Provided passage:
<<<<

I learned three very important things today. The first is that “fish stress” is a real thing, and it doesn’t take much. I guess I was surprised it took so long to manifest in a few of them, but yeah, it’s very very true.
The second thing is you can think things are going fine, and even your water is fine (because you had the sense to get a sample to test), but you’ll wake up and a fish may be dead on the gravel anyway.
The third is when exchanging dead fish for live ones, make sure you get ’em home in a timely manner. I put them in a small carrier rather than a bag because I got called in to work way sooner than I thought and ended up taking them with me. I guess one was stressed and the other stressed leaning toward aggressive. it kept acting like the annoying brother that thinks it’s funny to punch people in the shoulder even when they tell it to knock it off.
Yeah, I ended up going back to get a replacement fish after work–and make sure to get home ASAP. Well, they seem to be doing pretty well, but imagine my surprise when I found the bottom feeders–most of them–in one side of the tank and some dead fish eyes staring out.

>>>>

Data for this task:
<<<<

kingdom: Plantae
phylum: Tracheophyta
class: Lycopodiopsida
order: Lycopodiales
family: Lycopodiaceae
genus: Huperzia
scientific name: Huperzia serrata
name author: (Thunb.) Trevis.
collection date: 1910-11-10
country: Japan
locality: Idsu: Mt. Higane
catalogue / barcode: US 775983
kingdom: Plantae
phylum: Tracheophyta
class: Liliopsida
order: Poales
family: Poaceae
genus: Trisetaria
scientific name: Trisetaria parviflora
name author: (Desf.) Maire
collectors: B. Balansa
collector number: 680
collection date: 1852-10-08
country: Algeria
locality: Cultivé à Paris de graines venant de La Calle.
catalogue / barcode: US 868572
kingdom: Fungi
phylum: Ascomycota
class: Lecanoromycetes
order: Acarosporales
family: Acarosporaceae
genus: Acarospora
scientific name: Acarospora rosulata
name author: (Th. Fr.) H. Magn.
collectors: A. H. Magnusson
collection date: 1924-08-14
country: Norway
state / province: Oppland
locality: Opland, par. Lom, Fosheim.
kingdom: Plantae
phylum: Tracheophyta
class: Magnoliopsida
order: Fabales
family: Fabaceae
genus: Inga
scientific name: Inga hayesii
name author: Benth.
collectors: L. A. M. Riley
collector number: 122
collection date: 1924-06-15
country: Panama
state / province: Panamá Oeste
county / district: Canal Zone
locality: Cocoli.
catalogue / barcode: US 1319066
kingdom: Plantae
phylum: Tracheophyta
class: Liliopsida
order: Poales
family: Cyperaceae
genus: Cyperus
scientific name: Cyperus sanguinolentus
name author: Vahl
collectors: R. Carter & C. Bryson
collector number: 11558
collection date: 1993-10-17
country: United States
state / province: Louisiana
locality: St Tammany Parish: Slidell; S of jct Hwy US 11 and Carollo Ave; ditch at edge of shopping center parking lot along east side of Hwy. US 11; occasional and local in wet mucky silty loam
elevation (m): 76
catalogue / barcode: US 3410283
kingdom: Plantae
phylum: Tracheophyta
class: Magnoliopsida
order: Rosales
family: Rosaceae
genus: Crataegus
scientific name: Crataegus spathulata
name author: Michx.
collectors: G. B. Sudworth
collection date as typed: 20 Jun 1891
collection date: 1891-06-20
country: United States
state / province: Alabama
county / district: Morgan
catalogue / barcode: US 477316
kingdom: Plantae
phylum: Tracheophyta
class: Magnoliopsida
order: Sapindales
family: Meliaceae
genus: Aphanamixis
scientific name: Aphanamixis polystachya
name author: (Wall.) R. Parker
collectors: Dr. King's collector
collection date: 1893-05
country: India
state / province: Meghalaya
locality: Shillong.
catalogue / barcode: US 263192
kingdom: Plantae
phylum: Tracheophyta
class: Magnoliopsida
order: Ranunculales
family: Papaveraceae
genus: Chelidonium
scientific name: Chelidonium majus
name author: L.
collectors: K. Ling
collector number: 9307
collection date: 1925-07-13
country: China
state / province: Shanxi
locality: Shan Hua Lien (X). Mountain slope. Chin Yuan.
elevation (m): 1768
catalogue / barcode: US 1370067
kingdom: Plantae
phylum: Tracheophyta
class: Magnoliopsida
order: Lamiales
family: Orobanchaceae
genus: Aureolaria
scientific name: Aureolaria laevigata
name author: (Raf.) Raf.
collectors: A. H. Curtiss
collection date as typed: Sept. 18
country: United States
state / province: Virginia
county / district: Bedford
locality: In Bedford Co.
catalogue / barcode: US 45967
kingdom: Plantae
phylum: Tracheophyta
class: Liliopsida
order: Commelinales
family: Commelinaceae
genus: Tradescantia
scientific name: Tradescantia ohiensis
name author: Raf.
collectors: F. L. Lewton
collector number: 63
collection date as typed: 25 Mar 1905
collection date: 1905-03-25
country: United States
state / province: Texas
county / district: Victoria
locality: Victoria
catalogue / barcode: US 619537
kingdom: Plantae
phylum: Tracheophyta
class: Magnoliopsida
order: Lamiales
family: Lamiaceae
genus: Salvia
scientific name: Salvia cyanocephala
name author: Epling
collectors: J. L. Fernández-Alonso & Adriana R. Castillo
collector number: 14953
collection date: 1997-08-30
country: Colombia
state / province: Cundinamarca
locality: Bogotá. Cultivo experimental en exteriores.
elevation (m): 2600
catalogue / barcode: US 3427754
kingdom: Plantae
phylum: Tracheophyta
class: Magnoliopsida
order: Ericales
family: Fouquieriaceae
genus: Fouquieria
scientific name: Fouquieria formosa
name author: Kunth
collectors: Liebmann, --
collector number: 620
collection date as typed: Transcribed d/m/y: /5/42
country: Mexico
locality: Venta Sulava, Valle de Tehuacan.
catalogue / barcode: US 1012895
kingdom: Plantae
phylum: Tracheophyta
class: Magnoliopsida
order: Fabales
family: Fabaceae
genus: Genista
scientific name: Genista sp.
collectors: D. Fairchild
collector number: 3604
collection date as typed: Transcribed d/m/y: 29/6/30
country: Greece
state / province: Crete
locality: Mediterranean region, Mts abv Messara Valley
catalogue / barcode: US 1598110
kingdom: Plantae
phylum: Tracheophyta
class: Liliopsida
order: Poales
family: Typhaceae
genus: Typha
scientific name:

>>>>

List of tasks:
**A)** Reproduce the whole fish-tank post word for word.
**B)** From the records, write out only the lines starting with the line that contains "state / province: Shanxi" and going on through the line that contains "locality: Mediterranean region, Mts".
The fish-tank post has nothing to do with the records.

Solutions to the problems:
**A)**
I learned three very important things today. The first is that “fish stress” is a real thing, and it doesn’t take much. I guess I was surprised it took so long to manifest in a few of them, but yeah, it’s very very true.
The second thing is you can think things are going fine, and even your water is fine (because you had the sense to get a sample to test), but you’ll wake up and a fish may be dead on the gravel anyway.
The third is when exchanging dead fish for live ones, make sure you get ’em home in a timely manner. I put them in a small carrier rather than a bag because I got called in to work way sooner than I thought and ended up taking them with me. I guess one was stressed and the other stressed leaning toward aggressive. it kept acting like the annoying brother that thinks it’s funny to punch people in the shoulder even when they tell it to knock it off.
Yeah, I ended up going back to get a replacement fish after work–and make sure to get home ASAP. Well, they seem to be doing pretty well, but imagine my surprise when I found the bottom feeders–most of them–in one side of the tank and some dead fish eyes staring out.

**B)**
state / province: Shanxi
locality: Shan Hua Lien (X). Mountain slope. Chin Yuan.
elevation (m): 1768
catalogue / barcode: US 1370067
kingdom: Plantae
phylum: Tracheophyta
class: Magnoliopsida
order: Lamiales
family: Orobanchaceae
genus: Aureolaria
scientific name: Aureolaria laevigata
name author: (Raf.) Raf.
collectors: A. H. Curtiss
collection date as typed: Sept. 18
country: United States
state / province: Virginia
county / district: Bedford
locality: In Bedford Co.
catalogue / barcode: US 45967
kingdom: Plantae
phylum: Tracheophyta
class: Liliopsida
order: Commelinales
family: Commelinaceae
genus: Tradescantia
scientific name: Tradescantia ohiensis
name author: Raf.
collectors: F. L. Lewton
collector number: 63
collection date as typed: 25 Mar 1905
collection date: 1905-03-25
country: United States
state / province: Texas
county / district: Victoria
locality: Victoria
catalogue / barcode: US 619537
kingdom: Plantae
phylum: Tracheophyta
class: Magnoliopsida
order: Lamiales
family: Lamiaceae
genus: Salvia
scientific name: Salvia cyanocephala
name author: Epling
collectors: J. L. Fernández-Alonso & Adriana R. Castillo
collector number: 14953
collection date: 1997-08-30
country: Colombia
state / province: Cundinamarca
locality: Bogotá. Cultivo experimental en exteriores.
elevation (m): 2600
catalogue / barcode: US 3427754
kingdom: Plantae
phylum: Tracheophyta
class: Magnoliopsida
order: Ericales
family: Fouquieriaceae
genus: Fouquieria
scientific name: Fouquieria formosa
name author: Kunth
collectors: Liebmann, --
collector number: 620
collection date as typed: Transcribed d/m/y: /5/42
country: Mexico
locality: Venta Sulava, Valle de Tehuacan.
catalogue / barcode: US 1012895
kingdom: Plantae
phylum: Tracheophyta
class: Magnoliopsida
order: Fabales
family: Fabaceae
genus: Genista
scientific name: Genista sp.
collectors: D. Fairchild
collector number: 3604
collection date as typed: Transcribed d/m/y: 29/6/30
country: Greece
state / province: Crete
locality: Mediterranean region, Mts abv Messara Valley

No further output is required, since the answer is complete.